My own scope is a 10" lightbridge with a f5 focal length. Improperly coliminated, distant fuzzies, the moon and saturn are easily seeable but Mars is far more demanding especially in a "fast" (low focal length) scope. Now that I've sorted the collimination out Mars reveals itself almost constantly.

Arcane
2007-Dec-22, 06:54 PM
To be honest I am a realist and I do not expect to get views that I see from hubble haha or any other bigger telescope. But I have seen people on this and other forums take some pretty decent pictures of mars with telescopes that are near the size of mine. And yes, I realize a time-lapse photo is going to show more detail, but the detail is not what I am really concerned about it. It's the size of the object in the FOV.

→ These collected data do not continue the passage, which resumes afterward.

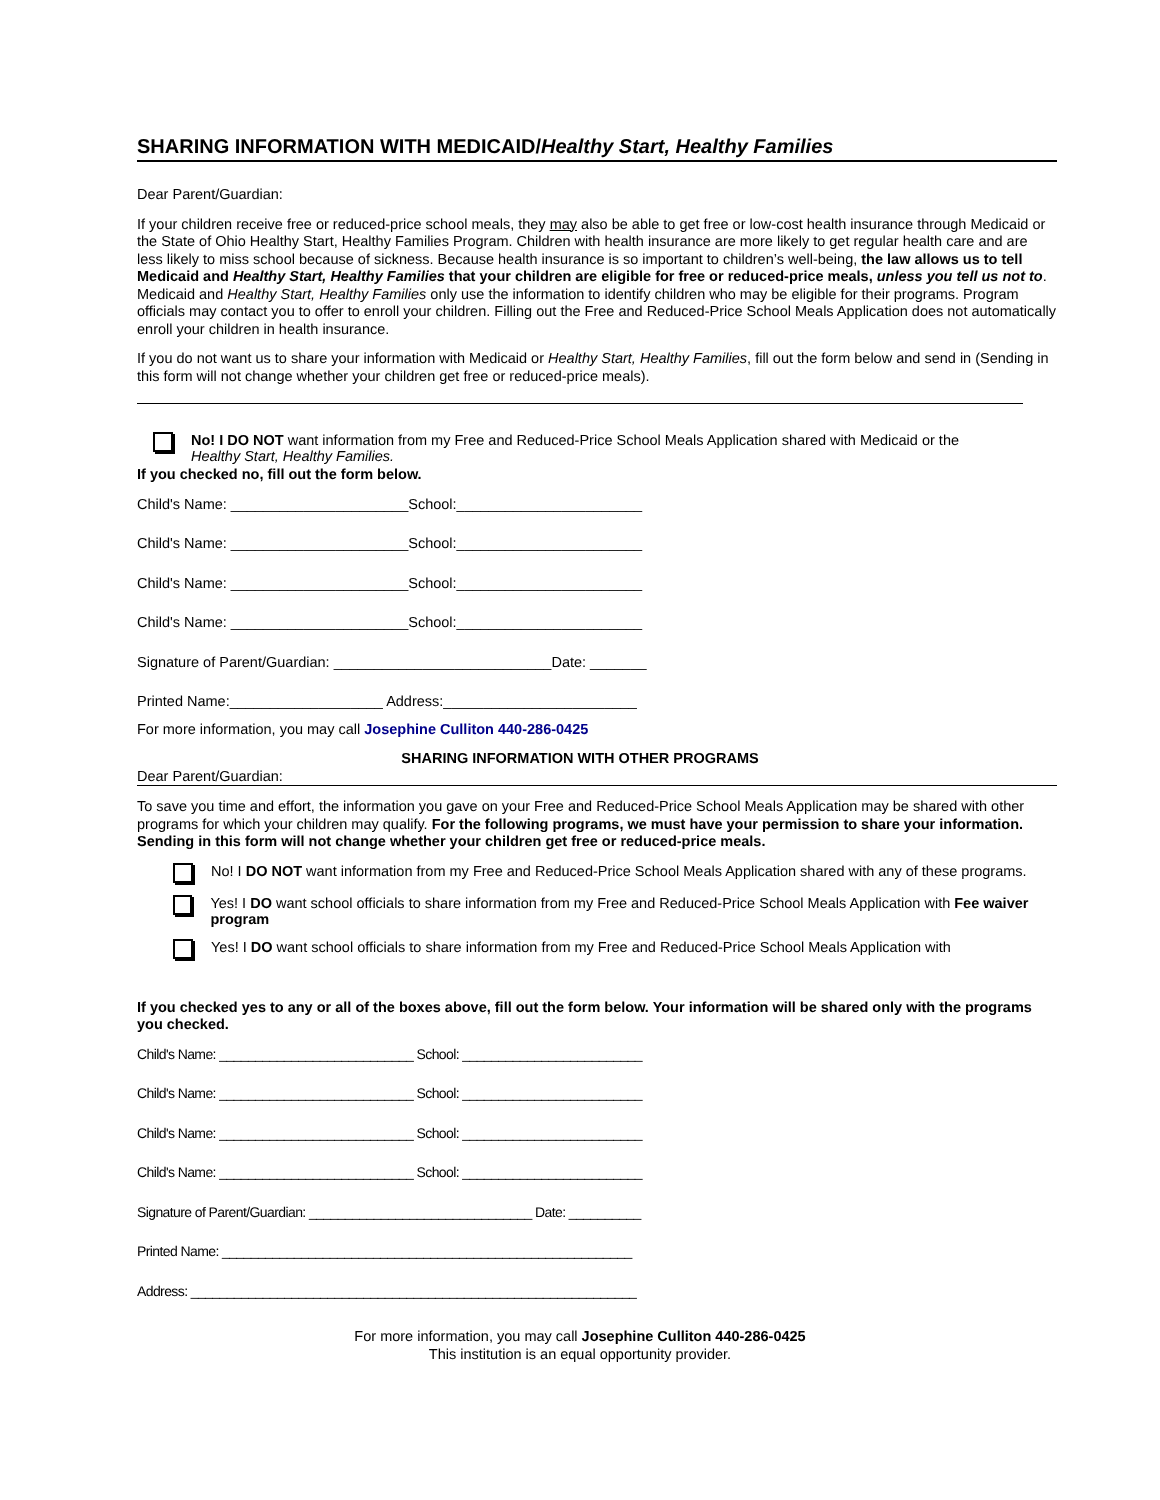SHARING INFORMATION WITH MEDICAID/Healthy Start, Healthy Families
Dear Parent/Guardian:
If your children receive free or reduced-price school meals, they may also be able to get free or low-cost health insurance through Medicaid or the State of Ohio Healthy Start, Healthy Families Program. Children with health insurance are more likely to get regular health care and are less likely to miss school because of sickness. Because health insurance is so important to children’s well-being, the law allows us to tell Medicaid and Healthy Start, Healthy Families that your children are eligible for free or reduced-price meals, unless you tell us not to. Medicaid and Healthy Start, Healthy Families only use the information to identify children who may be eligible for their programs. Program officials may contact you to offer to enroll your children. Filling out the Free and Reduced-Price School Meals Application does not automatically enroll your children in health insurance.
If you do not want us to share your information with Medicaid or Healthy Start, Healthy Families, fill out the form below and send in (Sending in this form will not change whether your children get free or reduced-price meals).
No! I DO NOT want information from my Free and Reduced-Price School Meals Application shared with Medicaid or the
Healthy Start, Healthy Families.
If you checked no, fill out the form below.
Child's Name: ______________________School:_______________________
Child's Name: ______________________School:_______________________
Child's Name: ______________________School:_______________________
Child's Name: ______________________School:_______________________
Signature of Parent/Guardian: ___________________________Date: _______
Printed Name:___________________ Address:________________________
For more information, you may call Josephine Culliton 440-286-0425
SHARING INFORMATION WITH OTHER PROGRAMS
Dear Parent/Guardian:
To save you time and effort, the information you gave on your Free and Reduced-Price School Meals Application may be shared with other programs for which your children may qualify. For the following programs, we must have your permission to share your information. Sending in this form will not change whether your children get free or reduced-price meals.
No! I DO NOT want information from my Free and Reduced-Price School Meals Application shared with any of these programs.
Yes! I DO want school officials to share information from my Free and Reduced-Price School Meals Application with Fee waiver program
Yes! I DO want school officials to share information from my Free and Reduced-Price School Meals Application with
If you checked yes to any or all of the boxes above, fill out the form below. Your information will be shared only with the programs you checked.
Child's Name: ___________________________ School: _________________________
Child's Name: ___________________________ School: _________________________
Child's Name: ___________________________ School: _________________________
Child's Name: ___________________________ School: _________________________
Signature of Parent/Guardian: _______________________________ Date: __________
Printed Name: _________________________________________________________
Address: ______________________________________________________________
For more information, you may call Josephine Culliton 440-286-0425
This institution is an equal opportunity provider.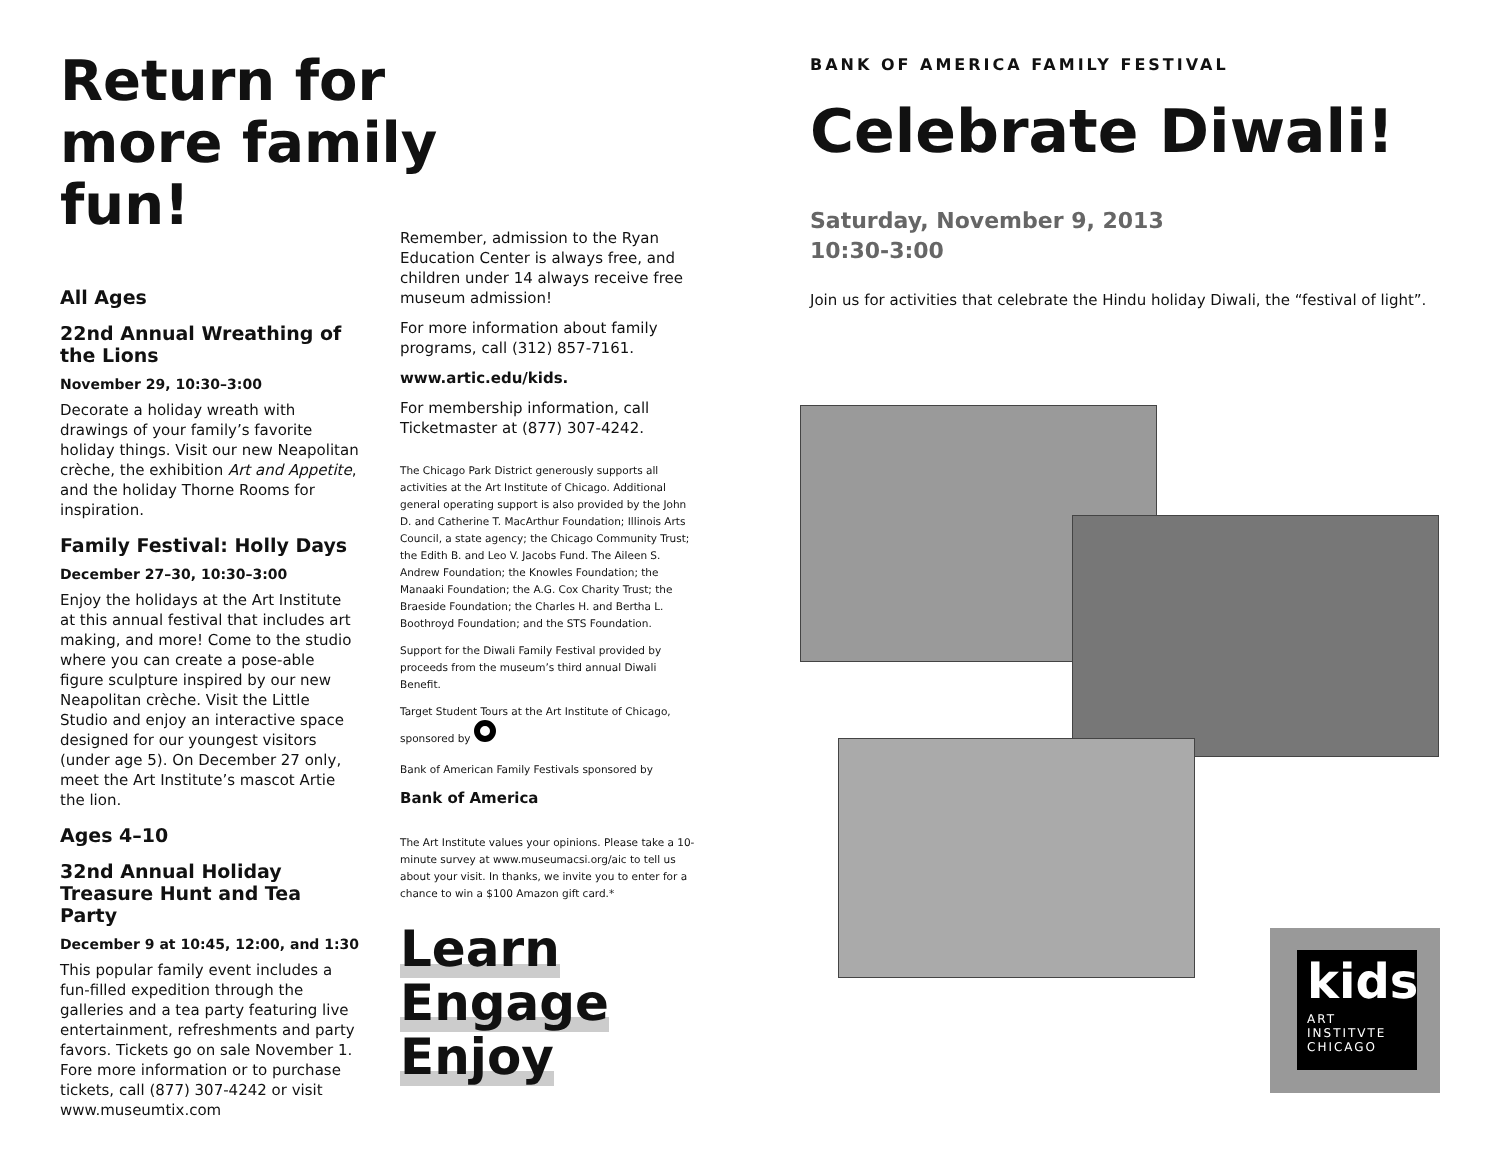Return for more family fun!
All Ages
22nd Annual Wreathing of the Lions
November 29, 10:30–3:00
Decorate a holiday wreath with drawings of your family’s favorite holiday things. Visit our new Neapolitan crèche, the exhibition Art and Appetite, and the holiday Thorne Rooms for inspiration.
Family Festival: Holly Days
December 27–30, 10:30–3:00
Enjoy the holidays at the Art Institute at this annual festival that includes art making, and more! Come to the studio where you can create a pose-able figure sculpture inspired by our new Neapolitan crèche. Visit the Little Studio and enjoy an interactive space designed for our youngest visitors (under age 5). On December 27 only, meet the Art Institute’s mascot Artie the lion.
Ages 4–10
32nd Annual Holiday Treasure Hunt and Tea Party
December 9 at 10:45, 12:00, and 1:30
This popular family event includes a fun-filled expedition through the galleries and a tea party featuring live entertainment, refreshments and party favors. Tickets go on sale November 1. Fore more information or to purchase tickets, call (877) 307-4242 or visit www.museumtix.com
Remember, admission to the Ryan Education Center is always free, and children under 14 always receive free museum admission!
For more information about family programs, call (312) 857-7161.
www.artic.edu/kids.
For membership information, call Ticketmaster at (877) 307-4242.
The Chicago Park District generously supports all activities at the Art Institute of Chicago. Additional general operating support is also provided by the John D. and Catherine T. MacArthur Foundation; Illinois Arts Council, a state agency; the Chicago Community Trust; the Edith B. and Leo V. Jacobs Fund. The Aileen S. Andrew Foundation; the Knowles Foundation; the Manaaki Foundation; the A.G. Cox Charity Trust; the Braeside Foundation; the Charles H. and Bertha L. Boothroyd Foundation; and the STS Foundation.
Support for the Diwali Family Festival provided by proceeds from the museum’s third annual Diwali Benefit.
Target Student Tours at the Art Institute of Chicago, sponsored by
Bank of American Family Festivals sponsored by
Bank of America
The Art Institute values your opinions. Please take a 10-minute survey at www.museumacsi.org/aic to tell us about your visit. In thanks, we invite you to enter for a chance to win a $100 Amazon gift card.*
Learn
Engage
Enjoy
BANK OF AMERICA FAMILY FESTIVAL
Celebrate Diwali!
Saturday, November 9, 2013
10:30-3:00
Join us for activities that celebrate the Hindu holiday Diwali, the “festival of light”.
kids
ART
INSTITVTE
CHICAGO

Hornblower, yep, a penny at arms length is about the size of what I saw. Really disappointing to be honest.

Thanks guys.

Kyle Edwards
2007-Dec-25, 01:25 AM
I am using an 8" dob and I had a 10mm lens with the 2.8x Klee barlow. I don't know exactly how that breaks down in to magnification numbers, but I would think I should at least be able to have a pretty decent picture of Mars with it, or am I wrong?


That's strange because I can see a clearly discernible disk and sometimes dark markings with my Orion 70mm refractor with a 2x barlow and 10mm Plossl. Are you sure that you had Mars and not Capella or Aldebaran?

Egregious Philbin
2007-Dec-25, 06:56 AM
My best detail tonite was with a 30 mm eyepiece at 83 Power.

Even with the barlow at 166, I got a good view of detail.

I was using a 2" eyepiece, which I find much better.

But, Magnification is not important, Aperture is!